__Text provided__:
* * * *
74% for the validation, nice. However, we can see that the difference in accuracy and loss between train and validation is significant which may suggest overfitting. Let's use AdamW as optimizer to apply some built-in regularization.
           
(Comment from ChatGPT about the usage of AdamW:      
Better generalization: The direct weight decay helps prevent weights from growing too large during training. By penalizing large weights, the model is encouraged to find simpler solutions, improving generalization to the validation/test sets and reducing overfitting.

Reduces overfitting impact: Proper weight decay leads to better regularization, helping the model avoid fitting to noise or irrelevant patterns in the training data.)

In [3]:
tf.random.set_seed(42)
model = tf.keras.Sequential()
model.add(tf.keras.layers.Input(shape = [129, 71]))
* * * *
__Material supplied__:

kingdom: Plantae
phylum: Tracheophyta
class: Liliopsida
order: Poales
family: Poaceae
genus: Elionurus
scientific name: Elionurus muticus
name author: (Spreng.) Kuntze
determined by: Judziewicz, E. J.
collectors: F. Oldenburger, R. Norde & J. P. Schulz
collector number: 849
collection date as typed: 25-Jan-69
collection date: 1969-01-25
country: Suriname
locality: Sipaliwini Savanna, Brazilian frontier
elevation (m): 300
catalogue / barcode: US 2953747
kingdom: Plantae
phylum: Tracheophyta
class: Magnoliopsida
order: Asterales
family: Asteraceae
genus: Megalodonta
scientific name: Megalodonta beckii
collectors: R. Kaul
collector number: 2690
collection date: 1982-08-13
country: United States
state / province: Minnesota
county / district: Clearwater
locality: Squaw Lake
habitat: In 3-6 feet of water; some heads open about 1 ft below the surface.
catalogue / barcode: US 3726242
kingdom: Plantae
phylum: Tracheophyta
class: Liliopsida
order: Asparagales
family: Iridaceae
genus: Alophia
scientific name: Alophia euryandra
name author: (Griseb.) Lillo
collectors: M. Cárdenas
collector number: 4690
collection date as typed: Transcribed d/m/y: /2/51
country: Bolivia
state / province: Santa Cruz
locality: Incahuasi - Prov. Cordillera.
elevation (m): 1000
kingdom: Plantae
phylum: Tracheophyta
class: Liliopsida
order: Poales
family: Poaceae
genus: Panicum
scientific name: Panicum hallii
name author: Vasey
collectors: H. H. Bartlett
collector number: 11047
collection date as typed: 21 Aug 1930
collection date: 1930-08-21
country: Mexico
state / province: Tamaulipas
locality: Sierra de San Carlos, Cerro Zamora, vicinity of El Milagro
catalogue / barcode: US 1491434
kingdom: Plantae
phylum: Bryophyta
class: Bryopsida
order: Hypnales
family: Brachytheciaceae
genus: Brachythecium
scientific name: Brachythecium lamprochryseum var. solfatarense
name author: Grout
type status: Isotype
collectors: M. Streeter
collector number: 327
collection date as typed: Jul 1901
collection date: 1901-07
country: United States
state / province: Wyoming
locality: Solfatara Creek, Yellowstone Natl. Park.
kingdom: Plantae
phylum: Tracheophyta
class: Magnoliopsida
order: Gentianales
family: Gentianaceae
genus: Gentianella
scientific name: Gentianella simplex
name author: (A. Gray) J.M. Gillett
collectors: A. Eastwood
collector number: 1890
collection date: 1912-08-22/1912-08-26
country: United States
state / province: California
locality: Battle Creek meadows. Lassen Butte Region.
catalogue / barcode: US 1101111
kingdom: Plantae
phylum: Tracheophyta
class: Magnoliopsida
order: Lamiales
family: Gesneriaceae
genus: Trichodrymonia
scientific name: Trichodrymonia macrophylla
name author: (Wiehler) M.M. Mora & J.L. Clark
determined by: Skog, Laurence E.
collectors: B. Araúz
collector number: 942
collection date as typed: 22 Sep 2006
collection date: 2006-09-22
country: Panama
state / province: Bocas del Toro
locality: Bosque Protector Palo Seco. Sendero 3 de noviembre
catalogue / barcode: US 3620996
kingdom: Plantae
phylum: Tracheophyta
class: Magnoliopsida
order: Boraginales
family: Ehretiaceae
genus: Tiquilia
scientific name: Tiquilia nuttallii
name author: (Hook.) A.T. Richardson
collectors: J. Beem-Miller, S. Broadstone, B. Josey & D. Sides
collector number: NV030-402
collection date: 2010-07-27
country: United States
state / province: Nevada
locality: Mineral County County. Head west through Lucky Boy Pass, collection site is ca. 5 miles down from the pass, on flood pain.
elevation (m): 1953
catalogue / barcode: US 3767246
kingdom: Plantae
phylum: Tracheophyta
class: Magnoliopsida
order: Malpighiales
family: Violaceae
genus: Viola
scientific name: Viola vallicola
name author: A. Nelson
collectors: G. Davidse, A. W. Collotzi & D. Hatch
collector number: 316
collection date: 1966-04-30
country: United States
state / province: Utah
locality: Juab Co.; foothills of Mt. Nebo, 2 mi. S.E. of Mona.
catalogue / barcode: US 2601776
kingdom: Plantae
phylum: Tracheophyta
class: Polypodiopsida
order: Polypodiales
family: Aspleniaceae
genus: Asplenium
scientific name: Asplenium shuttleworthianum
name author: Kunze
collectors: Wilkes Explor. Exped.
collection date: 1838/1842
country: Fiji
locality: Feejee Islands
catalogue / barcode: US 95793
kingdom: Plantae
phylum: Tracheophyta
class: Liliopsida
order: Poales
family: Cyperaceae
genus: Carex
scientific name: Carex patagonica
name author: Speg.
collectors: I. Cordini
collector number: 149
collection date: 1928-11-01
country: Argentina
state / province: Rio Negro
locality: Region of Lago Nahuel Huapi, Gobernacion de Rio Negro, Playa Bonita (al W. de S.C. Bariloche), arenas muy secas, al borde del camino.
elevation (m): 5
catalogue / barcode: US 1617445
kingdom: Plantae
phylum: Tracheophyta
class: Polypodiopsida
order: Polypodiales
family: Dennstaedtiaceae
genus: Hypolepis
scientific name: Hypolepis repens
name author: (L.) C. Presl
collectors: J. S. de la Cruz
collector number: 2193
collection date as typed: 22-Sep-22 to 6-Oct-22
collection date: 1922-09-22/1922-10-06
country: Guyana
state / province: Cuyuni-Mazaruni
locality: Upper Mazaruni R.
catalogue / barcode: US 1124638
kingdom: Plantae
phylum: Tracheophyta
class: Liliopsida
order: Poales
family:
* * * *
__Activity 1__:
According to the AdamW excerpt, what might the significant gap in accuracy and loss between train and validation suggest?
__Activity 2__:
Repeat the AdamW excerpt from "74% for the" up to and including "some built-in regularization.".
The entries are separate material, unrelated to the AdamW excerpt.

__Response area 1__:
It may suggest overfitting.

__Response area 2__:
74% for the validation, nice. However, we can see that the difference in accuracy and loss between train and validation is significant which may suggest overfitting. Let's use AdamW as optimizer to apply some built-in regularization.